- _DIRECTIONS FOR THIS TASK_
Please tally the lines in the listing below that contain the word "What" and reply with that number alone.

- _DATASET EXCERPTS_
______

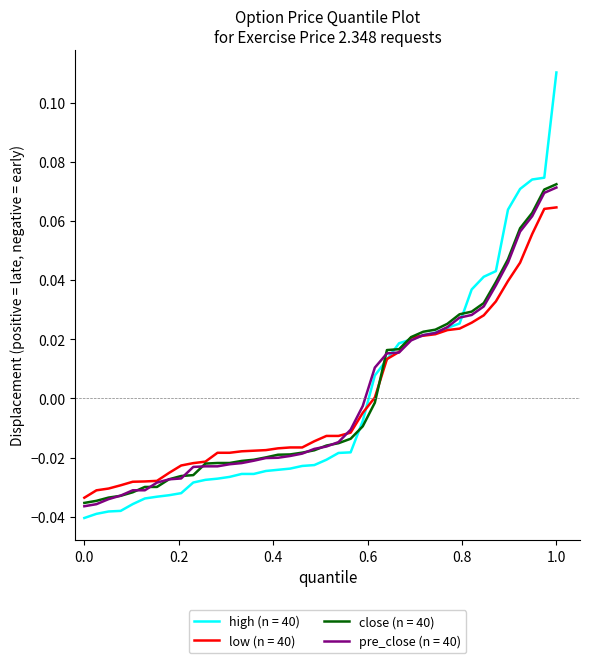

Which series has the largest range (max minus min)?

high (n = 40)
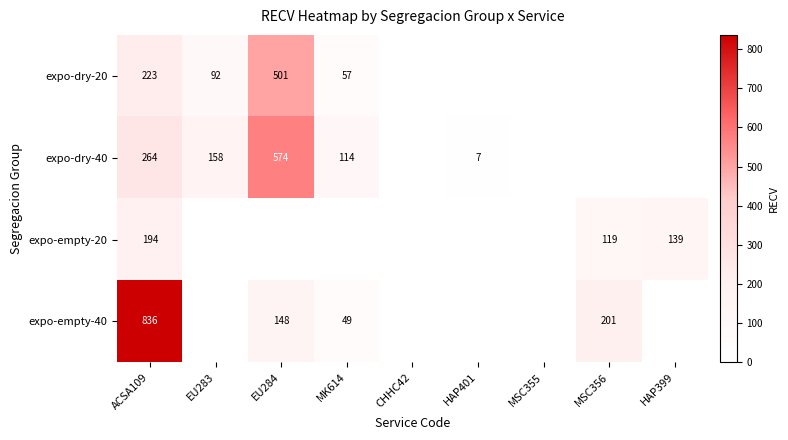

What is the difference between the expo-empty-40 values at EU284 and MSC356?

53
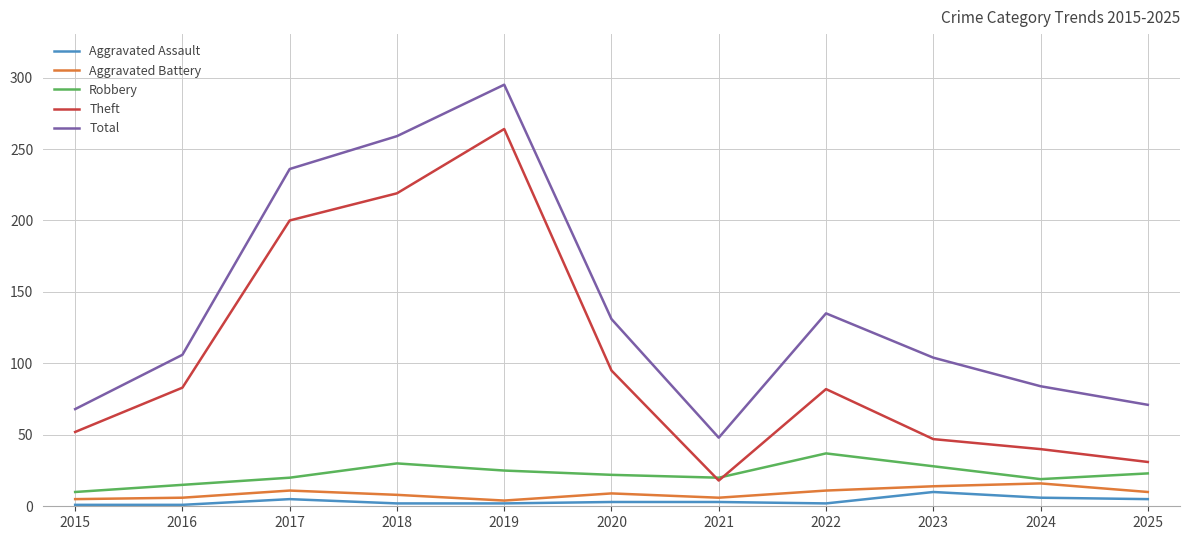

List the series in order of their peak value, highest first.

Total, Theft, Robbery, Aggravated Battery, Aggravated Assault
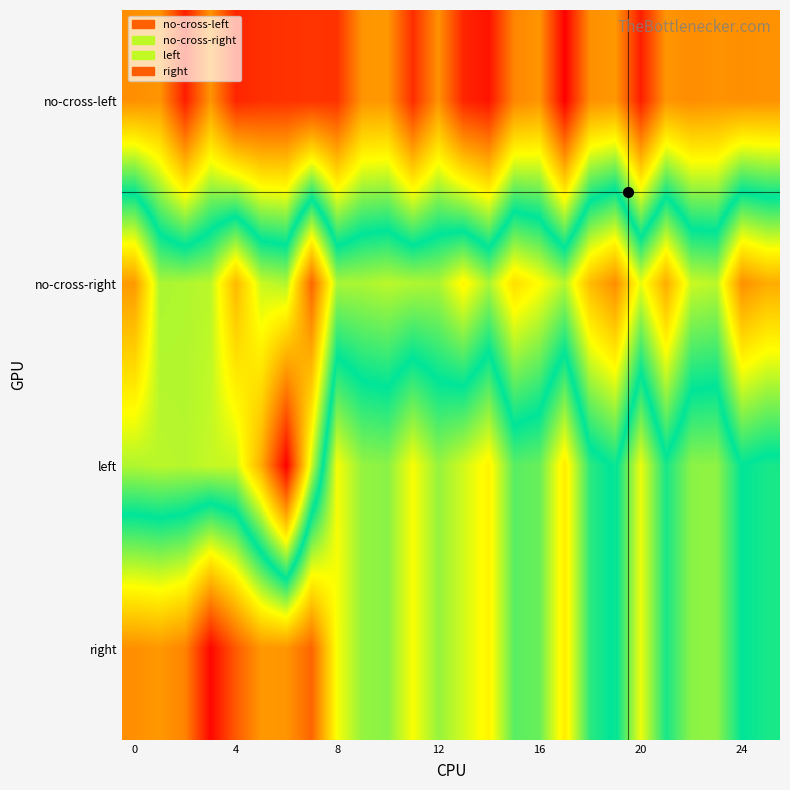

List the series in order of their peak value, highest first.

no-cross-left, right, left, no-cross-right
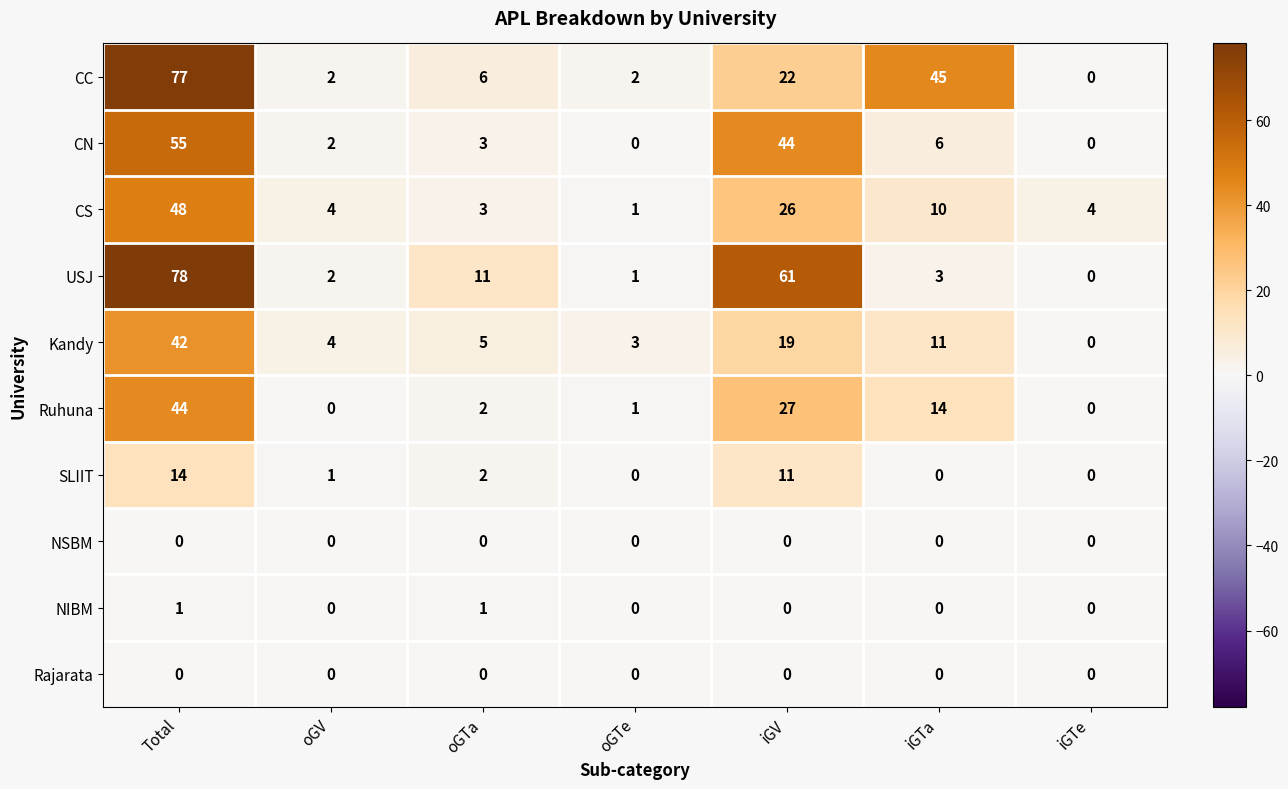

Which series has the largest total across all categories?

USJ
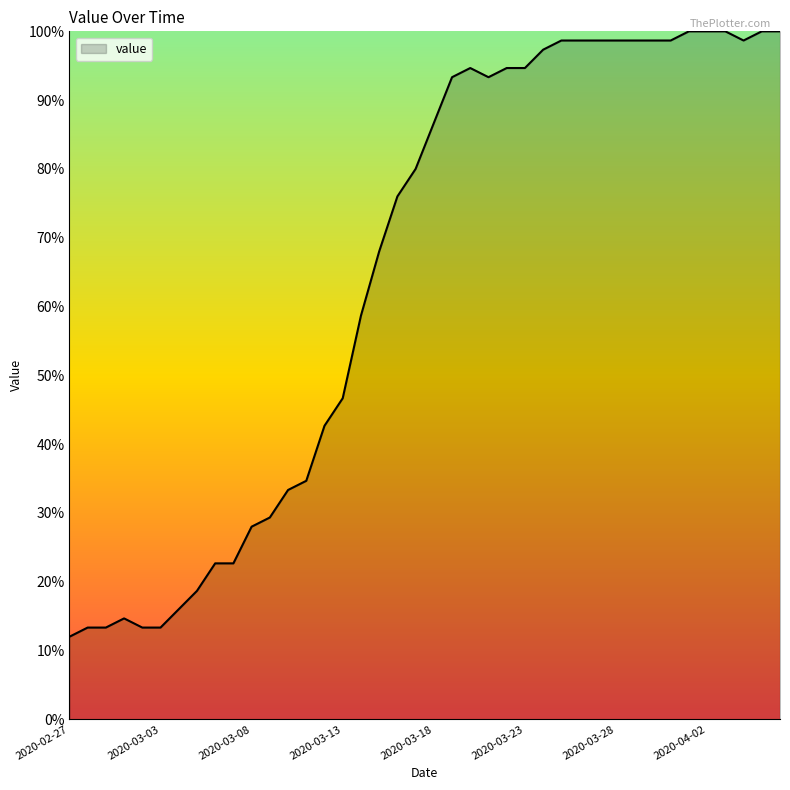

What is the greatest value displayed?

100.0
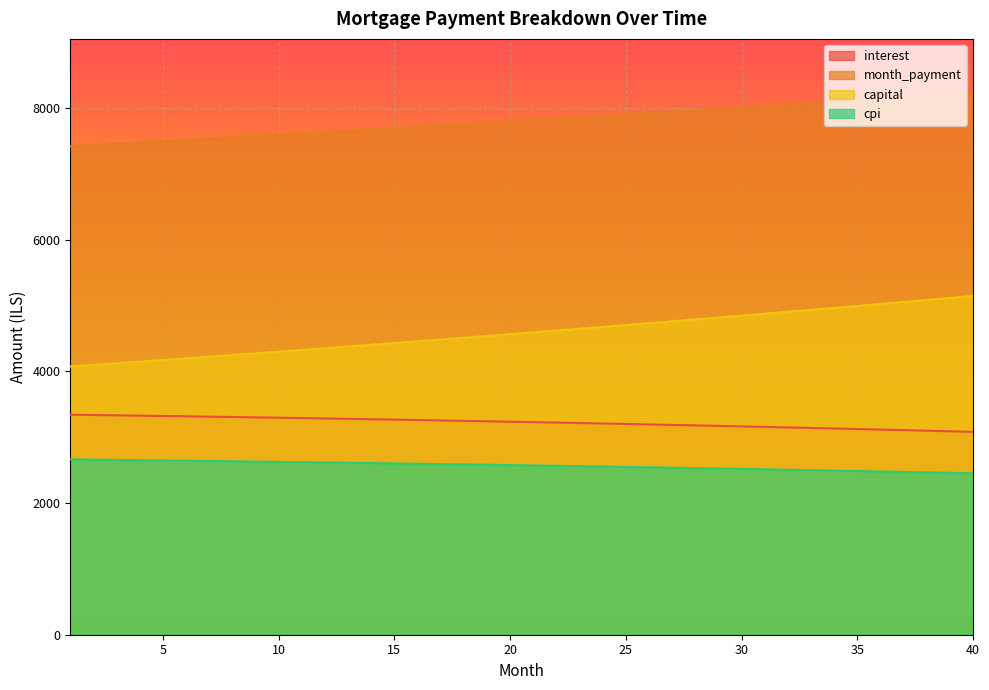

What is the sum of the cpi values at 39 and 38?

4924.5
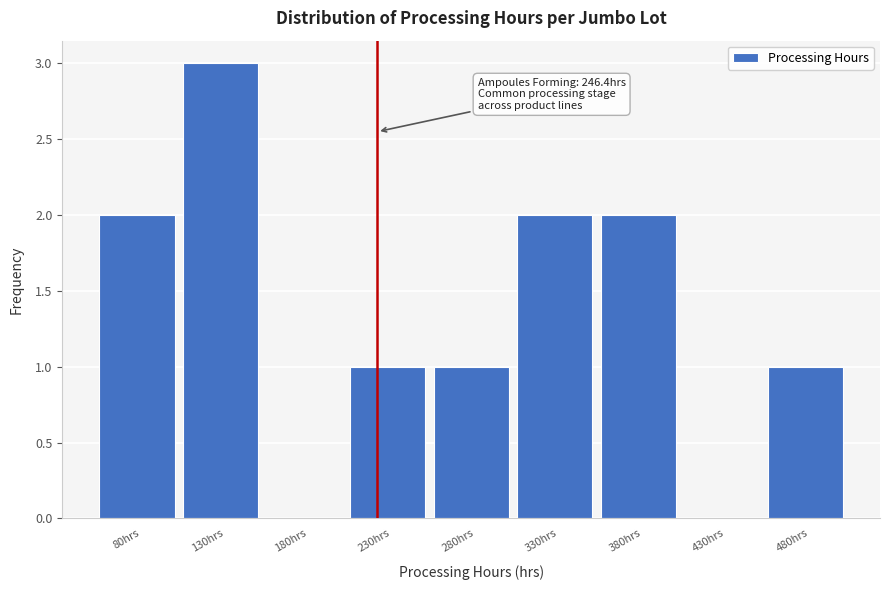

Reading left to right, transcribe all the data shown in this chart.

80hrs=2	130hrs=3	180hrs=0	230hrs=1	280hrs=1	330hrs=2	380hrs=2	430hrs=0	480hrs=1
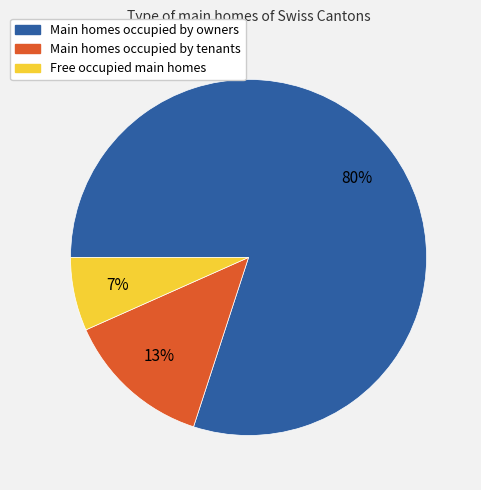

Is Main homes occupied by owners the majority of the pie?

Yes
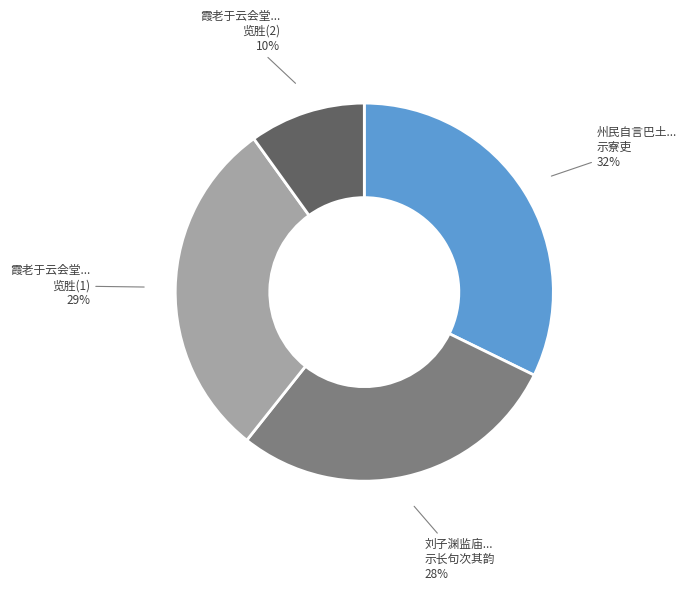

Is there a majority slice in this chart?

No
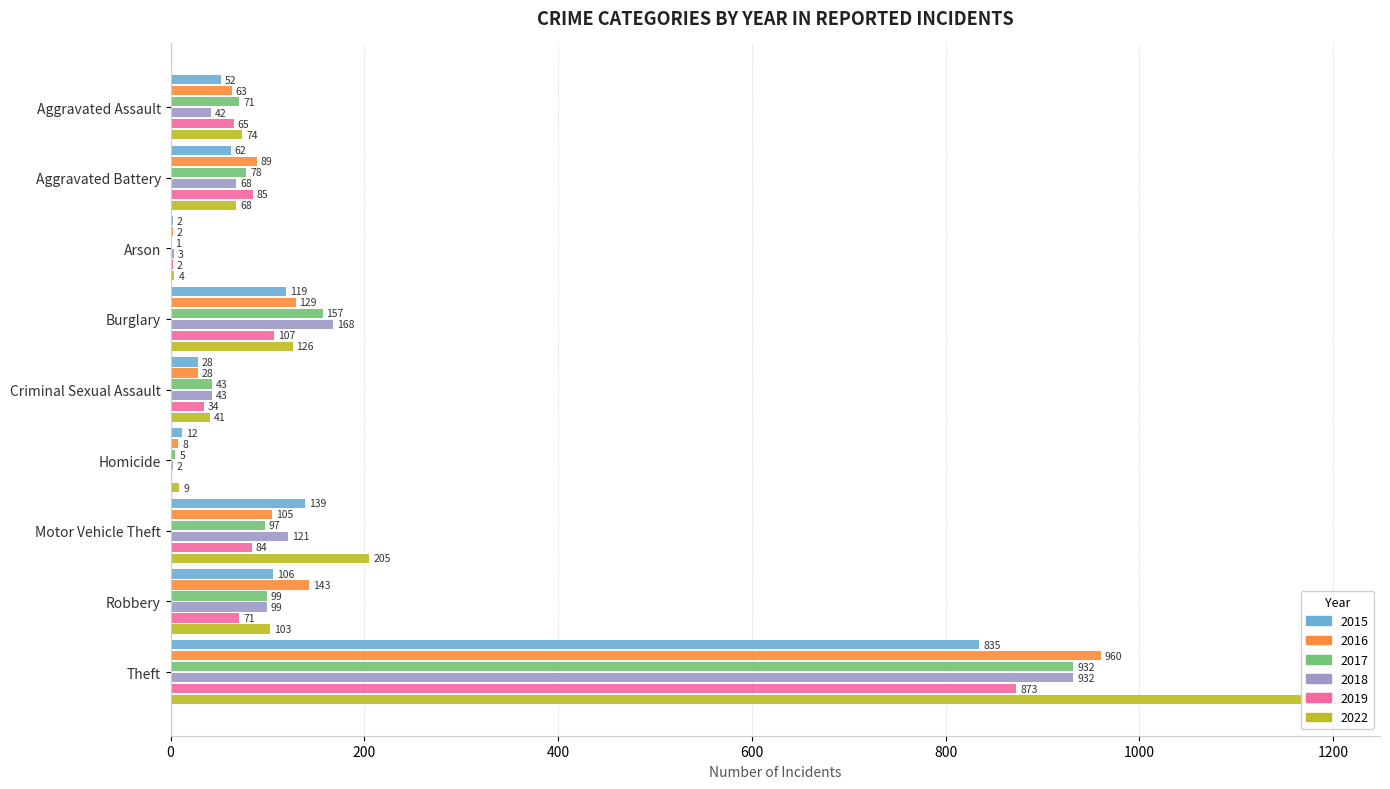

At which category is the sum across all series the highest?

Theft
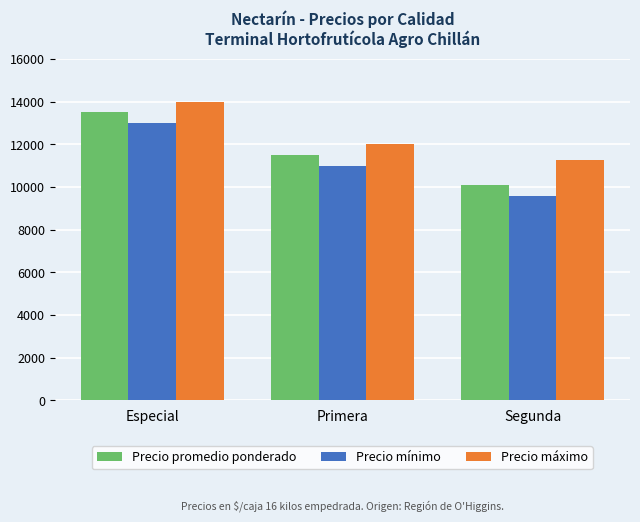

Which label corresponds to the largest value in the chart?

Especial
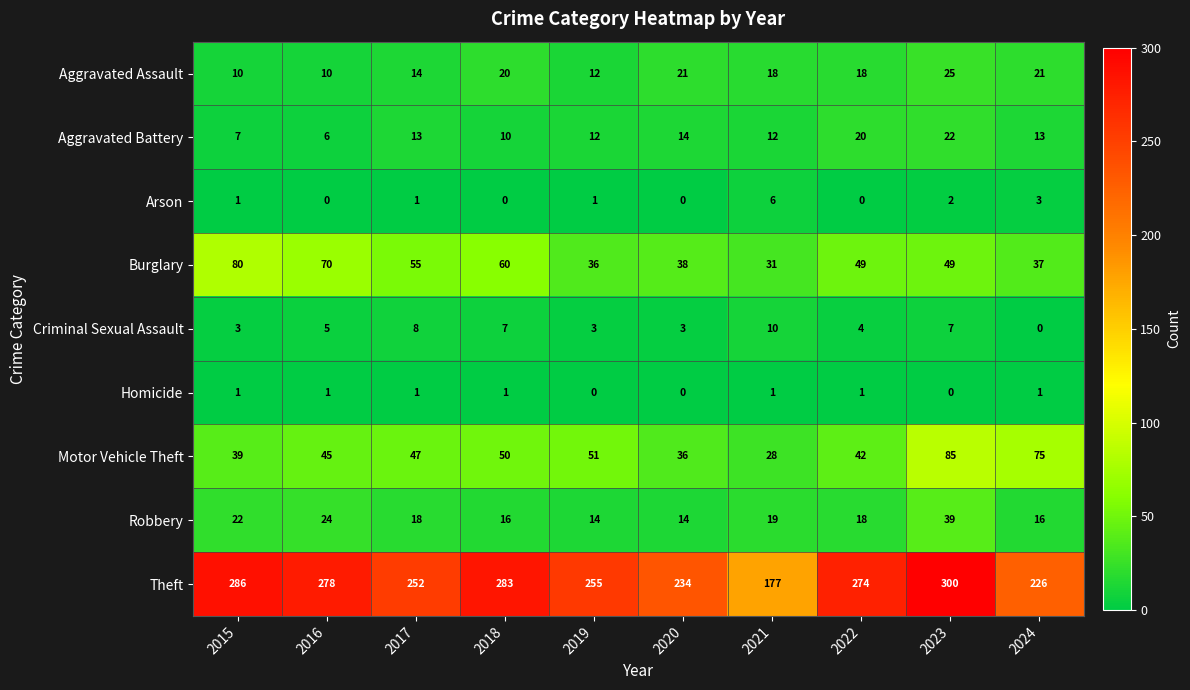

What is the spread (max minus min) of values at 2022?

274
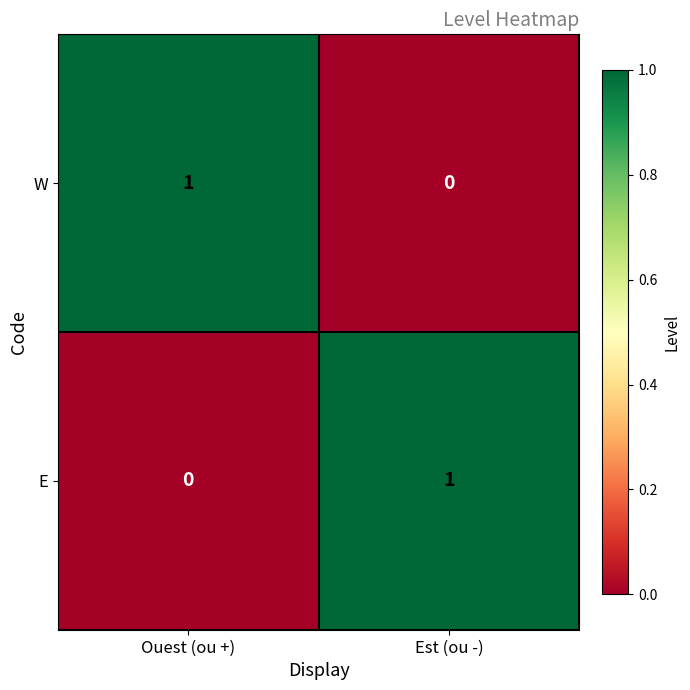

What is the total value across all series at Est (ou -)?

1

______

- _THE ANSWER_
5